Saved data entries
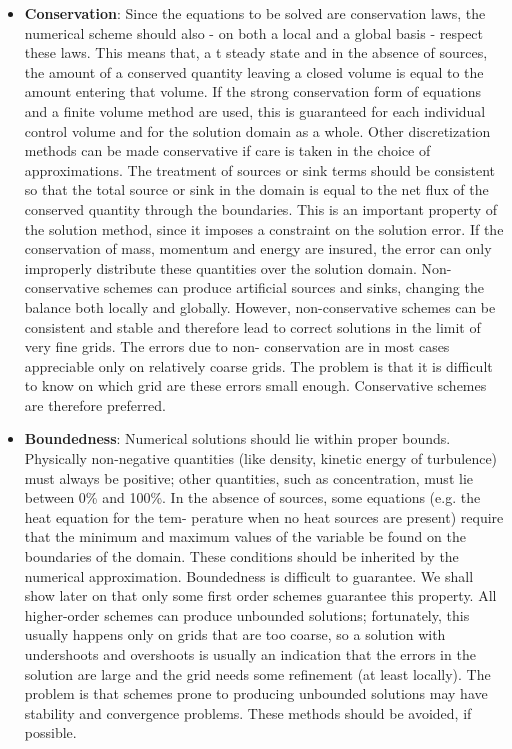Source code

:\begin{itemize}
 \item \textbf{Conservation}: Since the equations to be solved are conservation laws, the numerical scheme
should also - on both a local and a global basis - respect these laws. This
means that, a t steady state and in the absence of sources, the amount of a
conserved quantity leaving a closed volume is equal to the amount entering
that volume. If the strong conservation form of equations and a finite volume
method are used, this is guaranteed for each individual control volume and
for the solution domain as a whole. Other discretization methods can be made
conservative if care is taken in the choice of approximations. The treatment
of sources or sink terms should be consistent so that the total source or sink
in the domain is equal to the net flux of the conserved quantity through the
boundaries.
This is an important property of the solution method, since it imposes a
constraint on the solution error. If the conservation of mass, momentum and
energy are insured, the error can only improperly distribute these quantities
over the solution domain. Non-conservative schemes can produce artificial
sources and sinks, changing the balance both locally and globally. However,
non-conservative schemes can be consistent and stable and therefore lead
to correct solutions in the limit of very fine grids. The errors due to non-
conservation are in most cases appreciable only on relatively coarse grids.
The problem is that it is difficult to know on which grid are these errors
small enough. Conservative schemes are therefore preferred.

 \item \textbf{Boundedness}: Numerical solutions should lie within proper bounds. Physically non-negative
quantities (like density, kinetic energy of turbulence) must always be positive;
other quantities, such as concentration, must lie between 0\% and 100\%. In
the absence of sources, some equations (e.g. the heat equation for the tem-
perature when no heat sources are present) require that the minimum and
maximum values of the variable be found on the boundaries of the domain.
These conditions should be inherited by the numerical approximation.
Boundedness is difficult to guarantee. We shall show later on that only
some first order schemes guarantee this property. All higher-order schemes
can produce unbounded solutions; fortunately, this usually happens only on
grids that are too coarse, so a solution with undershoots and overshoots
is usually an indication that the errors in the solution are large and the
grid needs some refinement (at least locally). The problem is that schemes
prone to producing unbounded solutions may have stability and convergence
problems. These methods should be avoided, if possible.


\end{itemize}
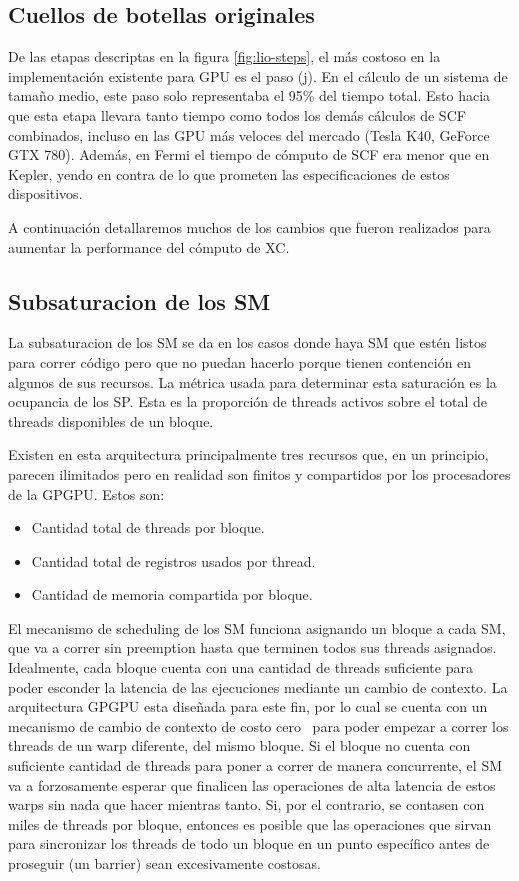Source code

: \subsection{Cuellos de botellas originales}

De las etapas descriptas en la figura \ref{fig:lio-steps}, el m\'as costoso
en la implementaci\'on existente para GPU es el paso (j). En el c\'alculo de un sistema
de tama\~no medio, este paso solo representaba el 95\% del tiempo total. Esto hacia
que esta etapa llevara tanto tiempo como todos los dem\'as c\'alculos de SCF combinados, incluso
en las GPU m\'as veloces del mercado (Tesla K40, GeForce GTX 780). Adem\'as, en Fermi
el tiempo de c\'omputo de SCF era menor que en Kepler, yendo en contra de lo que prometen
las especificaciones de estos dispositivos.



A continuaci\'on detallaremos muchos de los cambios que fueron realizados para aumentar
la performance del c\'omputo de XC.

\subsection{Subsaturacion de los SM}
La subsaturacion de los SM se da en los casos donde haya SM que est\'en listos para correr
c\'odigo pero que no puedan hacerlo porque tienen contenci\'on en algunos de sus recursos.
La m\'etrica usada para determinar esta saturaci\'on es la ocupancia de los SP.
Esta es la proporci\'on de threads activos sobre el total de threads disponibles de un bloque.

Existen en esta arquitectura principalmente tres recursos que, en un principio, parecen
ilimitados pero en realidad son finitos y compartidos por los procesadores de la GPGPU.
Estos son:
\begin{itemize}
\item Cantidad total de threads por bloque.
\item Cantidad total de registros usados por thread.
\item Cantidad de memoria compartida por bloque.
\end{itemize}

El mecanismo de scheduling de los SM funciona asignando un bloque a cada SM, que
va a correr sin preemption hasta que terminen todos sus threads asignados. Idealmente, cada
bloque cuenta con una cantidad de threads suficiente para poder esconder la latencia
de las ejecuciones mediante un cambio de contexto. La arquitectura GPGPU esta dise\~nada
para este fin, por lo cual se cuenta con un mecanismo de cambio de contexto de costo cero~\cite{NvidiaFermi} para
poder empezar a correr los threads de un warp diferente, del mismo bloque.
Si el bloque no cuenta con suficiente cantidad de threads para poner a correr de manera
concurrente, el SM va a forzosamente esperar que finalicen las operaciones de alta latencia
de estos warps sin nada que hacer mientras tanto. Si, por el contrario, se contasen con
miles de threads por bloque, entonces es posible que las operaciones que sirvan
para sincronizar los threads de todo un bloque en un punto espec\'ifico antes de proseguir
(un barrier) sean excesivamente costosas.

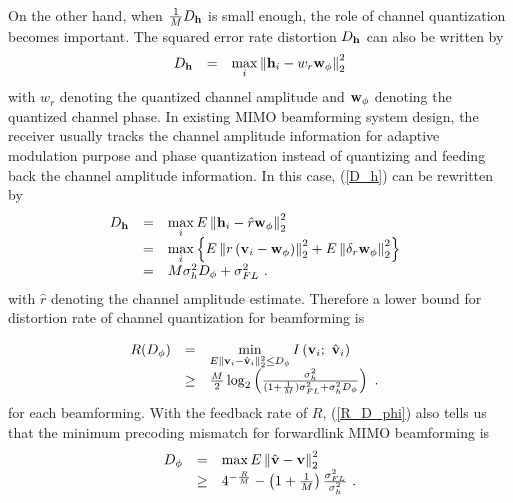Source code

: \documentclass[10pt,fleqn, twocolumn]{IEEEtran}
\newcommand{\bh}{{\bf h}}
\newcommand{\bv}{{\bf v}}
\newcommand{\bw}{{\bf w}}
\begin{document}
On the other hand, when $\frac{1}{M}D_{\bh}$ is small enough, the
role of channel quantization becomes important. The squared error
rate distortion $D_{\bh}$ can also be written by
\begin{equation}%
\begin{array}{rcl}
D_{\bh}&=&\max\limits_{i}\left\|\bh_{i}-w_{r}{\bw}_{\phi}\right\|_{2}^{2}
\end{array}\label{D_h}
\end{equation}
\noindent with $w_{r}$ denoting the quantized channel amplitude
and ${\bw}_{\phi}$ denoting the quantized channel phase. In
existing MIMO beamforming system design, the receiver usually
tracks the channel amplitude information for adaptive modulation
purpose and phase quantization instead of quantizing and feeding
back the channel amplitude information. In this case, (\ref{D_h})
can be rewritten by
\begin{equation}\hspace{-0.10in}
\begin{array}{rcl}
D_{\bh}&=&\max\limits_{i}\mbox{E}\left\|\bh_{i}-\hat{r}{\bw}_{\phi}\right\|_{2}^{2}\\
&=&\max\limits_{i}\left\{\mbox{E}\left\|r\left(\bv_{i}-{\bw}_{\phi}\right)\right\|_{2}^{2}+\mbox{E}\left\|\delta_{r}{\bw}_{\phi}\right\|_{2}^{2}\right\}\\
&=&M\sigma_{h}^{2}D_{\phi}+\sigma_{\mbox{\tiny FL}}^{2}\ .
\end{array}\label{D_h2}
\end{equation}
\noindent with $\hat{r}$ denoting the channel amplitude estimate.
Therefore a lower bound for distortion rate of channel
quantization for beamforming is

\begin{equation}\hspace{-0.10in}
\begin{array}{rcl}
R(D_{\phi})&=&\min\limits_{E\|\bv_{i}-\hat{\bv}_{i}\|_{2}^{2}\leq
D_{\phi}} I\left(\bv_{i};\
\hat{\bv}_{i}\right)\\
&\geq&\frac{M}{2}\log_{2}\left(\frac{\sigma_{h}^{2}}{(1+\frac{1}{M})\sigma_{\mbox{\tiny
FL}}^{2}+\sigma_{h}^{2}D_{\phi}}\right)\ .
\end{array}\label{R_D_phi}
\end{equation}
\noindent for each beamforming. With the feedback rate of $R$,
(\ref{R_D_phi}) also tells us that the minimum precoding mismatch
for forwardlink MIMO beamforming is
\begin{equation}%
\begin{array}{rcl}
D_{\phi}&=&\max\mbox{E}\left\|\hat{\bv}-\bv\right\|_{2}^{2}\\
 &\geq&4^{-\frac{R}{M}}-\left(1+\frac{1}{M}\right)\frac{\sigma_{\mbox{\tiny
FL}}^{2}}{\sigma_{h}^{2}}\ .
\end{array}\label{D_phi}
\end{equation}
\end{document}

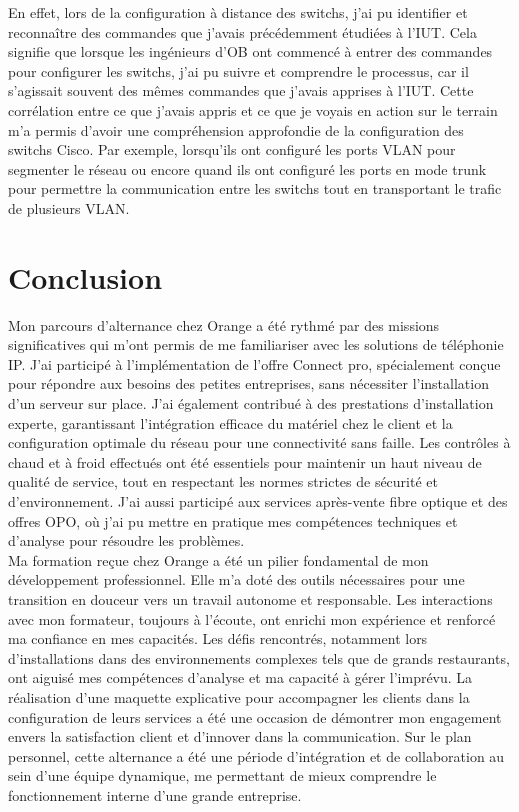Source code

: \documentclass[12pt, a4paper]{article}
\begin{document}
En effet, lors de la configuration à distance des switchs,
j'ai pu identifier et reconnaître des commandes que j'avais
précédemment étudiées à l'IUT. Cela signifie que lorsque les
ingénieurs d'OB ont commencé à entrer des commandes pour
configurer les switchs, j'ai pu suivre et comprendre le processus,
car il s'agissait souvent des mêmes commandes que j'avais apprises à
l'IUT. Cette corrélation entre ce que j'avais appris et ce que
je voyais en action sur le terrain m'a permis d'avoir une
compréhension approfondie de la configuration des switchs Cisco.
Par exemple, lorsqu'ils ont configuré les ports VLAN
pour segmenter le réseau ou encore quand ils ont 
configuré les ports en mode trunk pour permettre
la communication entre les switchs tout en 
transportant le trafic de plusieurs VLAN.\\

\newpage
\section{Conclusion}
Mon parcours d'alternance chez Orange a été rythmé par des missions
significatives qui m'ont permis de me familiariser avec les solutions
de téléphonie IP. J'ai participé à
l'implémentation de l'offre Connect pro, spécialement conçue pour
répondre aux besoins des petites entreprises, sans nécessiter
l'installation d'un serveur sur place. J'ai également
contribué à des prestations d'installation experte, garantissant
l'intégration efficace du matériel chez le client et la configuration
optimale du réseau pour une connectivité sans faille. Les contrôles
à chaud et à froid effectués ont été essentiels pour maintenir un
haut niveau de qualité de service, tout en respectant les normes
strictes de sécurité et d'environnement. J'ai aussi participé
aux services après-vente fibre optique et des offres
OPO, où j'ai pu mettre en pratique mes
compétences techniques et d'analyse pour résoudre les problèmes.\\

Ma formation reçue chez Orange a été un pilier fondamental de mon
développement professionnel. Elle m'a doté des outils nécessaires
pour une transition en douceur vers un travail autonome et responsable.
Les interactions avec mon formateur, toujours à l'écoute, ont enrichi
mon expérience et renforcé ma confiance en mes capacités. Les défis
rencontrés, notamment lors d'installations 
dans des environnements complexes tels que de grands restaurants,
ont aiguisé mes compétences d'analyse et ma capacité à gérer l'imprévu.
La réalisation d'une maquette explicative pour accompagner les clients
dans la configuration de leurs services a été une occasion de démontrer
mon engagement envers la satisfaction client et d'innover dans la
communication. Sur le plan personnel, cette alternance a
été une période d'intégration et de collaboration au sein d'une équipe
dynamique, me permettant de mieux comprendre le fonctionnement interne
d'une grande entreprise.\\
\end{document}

PROMPT: All lines from the line holding "significatives qui m'ont" through the end of the records above need to be transcribed exactly, and no other text should appear.

EXERCISE RESPONSE:
significatives qui m'ont permis de me familiariser avec les solutions
de téléphonie IP. J'ai participé à
l'implémentation de l'offre Connect pro, spécialement conçue pour
répondre aux besoins des petites entreprises, sans nécessiter
l'installation d'un serveur sur place. J'ai également
contribué à des prestations d'installation experte, garantissant
l'intégration efficace du matériel chez le client et la configuration
optimale du réseau pour une connectivité sans faille. Les contrôles
à chaud et à froid effectués ont été essentiels pour maintenir un
haut niveau de qualité de service, tout en respectant les normes
strictes de sécurité et d'environnement. J'ai aussi participé
aux services après-vente fibre optique et des offres
OPO, où j'ai pu mettre en pratique mes
compétences techniques et d'analyse pour résoudre les problèmes.\\

Ma formation reçue chez Orange a été un pilier fondamental de mon
développement professionnel. Elle m'a doté des outils nécessaires
pour une transition en douceur vers un travail autonome et responsable.
Les interactions avec mon formateur, toujours à l'écoute, ont enrichi
mon expérience et renforcé ma confiance en mes capacités. Les défis
rencontrés, notamment lors d'installations 
dans des environnements complexes tels que de grands restaurants,
ont aiguisé mes compétences d'analyse et ma capacité à gérer l'imprévu.
La réalisation d'une maquette explicative pour accompagner les clients
dans la configuration de leurs services a été une occasion de démontrer
mon engagement envers la satisfaction client et d'innover dans la
communication. Sur le plan personnel, cette alternance a
été une période d'intégration et de collaboration au sein d'une équipe
dynamique, me permettant de mieux comprendre le fonctionnement interne
d'une grande entreprise.\\
\end{document}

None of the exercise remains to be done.